Understanding the impacts of crop diversification in the context of climate change: a machine learning approach
This addresses the need for sustainable agricultural policies in the face of climate change, though it is incremental as it applies an existing causal machine learning method to new data.
The study tackled the problem of how crop diversification affects agricultural productivity under climate change, finding that it increased net primary productivity by 2.8% on average and synergized with higher temperatures and lower soil moisture.
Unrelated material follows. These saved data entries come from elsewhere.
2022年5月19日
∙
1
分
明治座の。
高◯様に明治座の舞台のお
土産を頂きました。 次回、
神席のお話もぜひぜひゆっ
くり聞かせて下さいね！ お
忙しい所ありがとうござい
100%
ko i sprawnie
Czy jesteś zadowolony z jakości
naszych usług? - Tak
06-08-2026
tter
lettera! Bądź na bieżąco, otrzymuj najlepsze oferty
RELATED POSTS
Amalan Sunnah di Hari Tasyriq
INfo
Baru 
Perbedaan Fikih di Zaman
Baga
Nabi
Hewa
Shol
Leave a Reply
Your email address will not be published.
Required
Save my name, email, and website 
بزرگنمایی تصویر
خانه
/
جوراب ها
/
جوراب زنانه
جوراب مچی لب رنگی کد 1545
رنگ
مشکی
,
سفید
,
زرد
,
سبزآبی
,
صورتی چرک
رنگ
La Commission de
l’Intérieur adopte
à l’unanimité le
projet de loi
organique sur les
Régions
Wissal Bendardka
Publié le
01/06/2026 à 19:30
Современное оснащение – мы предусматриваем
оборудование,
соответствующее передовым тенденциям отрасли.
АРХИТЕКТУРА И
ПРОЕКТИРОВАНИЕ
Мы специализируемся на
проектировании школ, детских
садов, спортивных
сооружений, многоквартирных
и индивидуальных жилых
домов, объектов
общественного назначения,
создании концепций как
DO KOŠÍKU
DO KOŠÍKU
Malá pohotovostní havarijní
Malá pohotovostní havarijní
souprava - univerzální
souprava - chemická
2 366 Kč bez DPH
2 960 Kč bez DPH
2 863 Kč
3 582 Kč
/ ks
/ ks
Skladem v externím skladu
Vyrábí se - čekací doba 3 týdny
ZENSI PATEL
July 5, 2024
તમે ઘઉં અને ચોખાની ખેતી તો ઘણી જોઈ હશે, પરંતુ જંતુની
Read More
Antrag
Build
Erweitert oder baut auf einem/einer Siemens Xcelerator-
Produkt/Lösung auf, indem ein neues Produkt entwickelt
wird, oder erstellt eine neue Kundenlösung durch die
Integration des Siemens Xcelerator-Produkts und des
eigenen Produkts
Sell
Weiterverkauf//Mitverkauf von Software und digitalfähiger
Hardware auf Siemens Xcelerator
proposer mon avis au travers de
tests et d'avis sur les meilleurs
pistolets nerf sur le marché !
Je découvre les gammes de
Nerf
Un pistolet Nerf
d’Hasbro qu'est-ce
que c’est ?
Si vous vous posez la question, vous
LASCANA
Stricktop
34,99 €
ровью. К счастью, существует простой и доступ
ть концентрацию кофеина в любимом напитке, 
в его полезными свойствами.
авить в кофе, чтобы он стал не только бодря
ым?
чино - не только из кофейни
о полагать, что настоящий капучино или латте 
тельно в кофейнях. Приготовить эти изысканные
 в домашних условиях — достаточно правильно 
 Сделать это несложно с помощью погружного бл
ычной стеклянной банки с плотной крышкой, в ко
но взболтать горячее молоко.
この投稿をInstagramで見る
The concept of sustainable intensification in agriculture necessitates the implementation of management practices that prioritize sustainability without compromising productivity. However, the effects of such practices are known to depend on environmental conditions, and are therefore expected to change as a result of a changing climate. We study the impact of crop diversification on productivity in the context of climate change. We leverage heterogeneous Earth Observation data and contribute a data-driven approach based on causal machine learning for understanding how crop diversification impacts may change in the future. We apply this method to the country of Cyprus throughout a 4-year period. We find that, on average, crop diversification significantly benefited the net primary productivity of crops, increasing it by 2.8%. The effect generally synergized well with higher maximum temperatures and lower soil moistures. In a warmer and more drought-prone climate, we conclude that crop diversification exhibits promising adaptation potential and is thus a sensible policy choice with regards to agricultural productivity for present and future.